[Date Prev][Date Next][Thread Prev][Thread Next][Date Index][Thread Index]

evil ipv6 bit?


After some apparently unrelated changes, one of my routers stopped 
routing traffic to a few IPv6 destinations. After a lot of 
experimentation, including rebooting (did not help), I found this:

archive.ubuntu.com: 2001:67c:1360:8001::17

"ping6 vrf internet 2001:67c:1360:8001::17" from the router shell works.

ping6/traceroute from a customer connection has the packet dropped by 
the router. Traceroute gets nothing back at all.

2001:67c:1360:7fff:: is ok. Does not reply to ping because I just made 
up that address. But I get a valid traceroute all the way to the 
Anything between 2001:67c:1360:8000:: and 
2001:67c:1360:ffff:ffff:ffff:ffff:ffff is dropped.

My route table looks like this:

albertslund-edge1#show ipv6 forwarding route vrf internet 
IPv6 Routing Table:
Headers: Dest: Destination, Gw: Gateway, Pri: Priority;
Codes  : K: kernel, I1: isis-l1, SFN: sf-nat64, R: ripng, AF: aftr, B: bgp,
          D: direct, I2: isis-l2, SLN: sl-nat64, O: ospfv3, D6: dhcp, P: 
          S: static, N: nd, V: vrrp, A: address, M: multicast, UI: 
          GW-FWD: PS-BUSI,GW-UE: PS-USER,LDP-A: LDP-AREA, UN: user-network,
          US: user-special;
Dest                                              Owner    Metric
   Interface                       Pri  Gw
2001:67c:1360::/48                                B 0
   xgei-0/0/0/6                    200  ::ffff:
::/0                                              B 0
   xgei-0/0/0/6                    200  ::ffff:

Notice how this is a /48 route and one bit at the /49 level changes how 
it is routed. That is not right.

I tried adding a /128 static route but that does not do anything. The 
packet is still dropped.

I just now discovered this:

google.com: 2a00:1450:400e:807::200e

That address works fine. But then I changed that one bit in the address: 
2a00:1450:400e:8807::200e and voila, the router drops the packet.
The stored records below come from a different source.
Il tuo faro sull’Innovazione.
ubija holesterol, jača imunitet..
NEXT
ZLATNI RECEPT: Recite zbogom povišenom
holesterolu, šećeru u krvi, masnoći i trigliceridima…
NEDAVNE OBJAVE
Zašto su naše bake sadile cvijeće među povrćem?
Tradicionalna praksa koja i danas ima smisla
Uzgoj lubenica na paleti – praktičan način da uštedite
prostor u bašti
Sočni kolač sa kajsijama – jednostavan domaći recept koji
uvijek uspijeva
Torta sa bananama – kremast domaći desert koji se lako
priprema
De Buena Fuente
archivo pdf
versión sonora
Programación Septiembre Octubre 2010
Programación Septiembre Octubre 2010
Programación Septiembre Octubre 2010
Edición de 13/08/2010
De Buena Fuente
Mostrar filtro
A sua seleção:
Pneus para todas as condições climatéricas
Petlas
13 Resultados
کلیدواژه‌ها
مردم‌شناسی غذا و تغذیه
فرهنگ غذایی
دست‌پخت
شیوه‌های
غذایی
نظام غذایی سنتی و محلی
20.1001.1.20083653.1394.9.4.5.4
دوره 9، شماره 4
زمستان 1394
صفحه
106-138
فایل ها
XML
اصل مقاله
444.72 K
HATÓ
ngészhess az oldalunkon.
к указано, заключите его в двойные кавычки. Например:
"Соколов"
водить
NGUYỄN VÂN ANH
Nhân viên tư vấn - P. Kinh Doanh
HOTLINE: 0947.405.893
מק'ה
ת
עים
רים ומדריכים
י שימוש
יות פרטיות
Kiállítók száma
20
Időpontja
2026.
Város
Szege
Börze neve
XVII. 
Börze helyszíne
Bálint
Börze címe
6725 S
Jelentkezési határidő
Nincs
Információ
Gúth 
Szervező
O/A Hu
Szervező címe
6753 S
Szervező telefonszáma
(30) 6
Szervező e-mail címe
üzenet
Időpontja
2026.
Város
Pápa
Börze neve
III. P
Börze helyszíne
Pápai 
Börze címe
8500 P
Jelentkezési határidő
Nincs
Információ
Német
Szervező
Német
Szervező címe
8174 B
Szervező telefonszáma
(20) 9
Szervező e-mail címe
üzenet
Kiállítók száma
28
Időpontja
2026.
Now I am stumbled. What could the 49th bit in the destination IPv6 
address field in a packet mean to the router, that would make it drop 
the packet?

Some extra information about the network: We are using MPLS with l3vpn 
(vrf) and l2vpn (vpls). The traffic is qinq tagged before being 
transported in a l2vpn towards the router in question. The l2vpn does 
not transport the outer vlan tag. The l2vpn is then terminated on a 
loopback cable. On the other end of that loopback cable we receive the 
traffic as ordinary qinq tagged without MPLS tagging. It is on this 
interface the router apparently drops the packet. It might conceivably 
also drop the packet on the way out of the l2vpn.

I have a similar setup, but instead of a loopback cable, the l2vpn is 
terminated on another MPLS switch, which then connects to a router of 
the same model. This setup does not have the problem.

The change I introduced was changing from an internal interface called 
"bvi" to the loopback cable. The bvi interface is a simulated loopback 
cable construct. We are dropping the bvi interface because it is very 
buggy. We did not have this problem with the bvi interface however.

The hardware is ZTE M6000-S V3.00.20(3.40.1).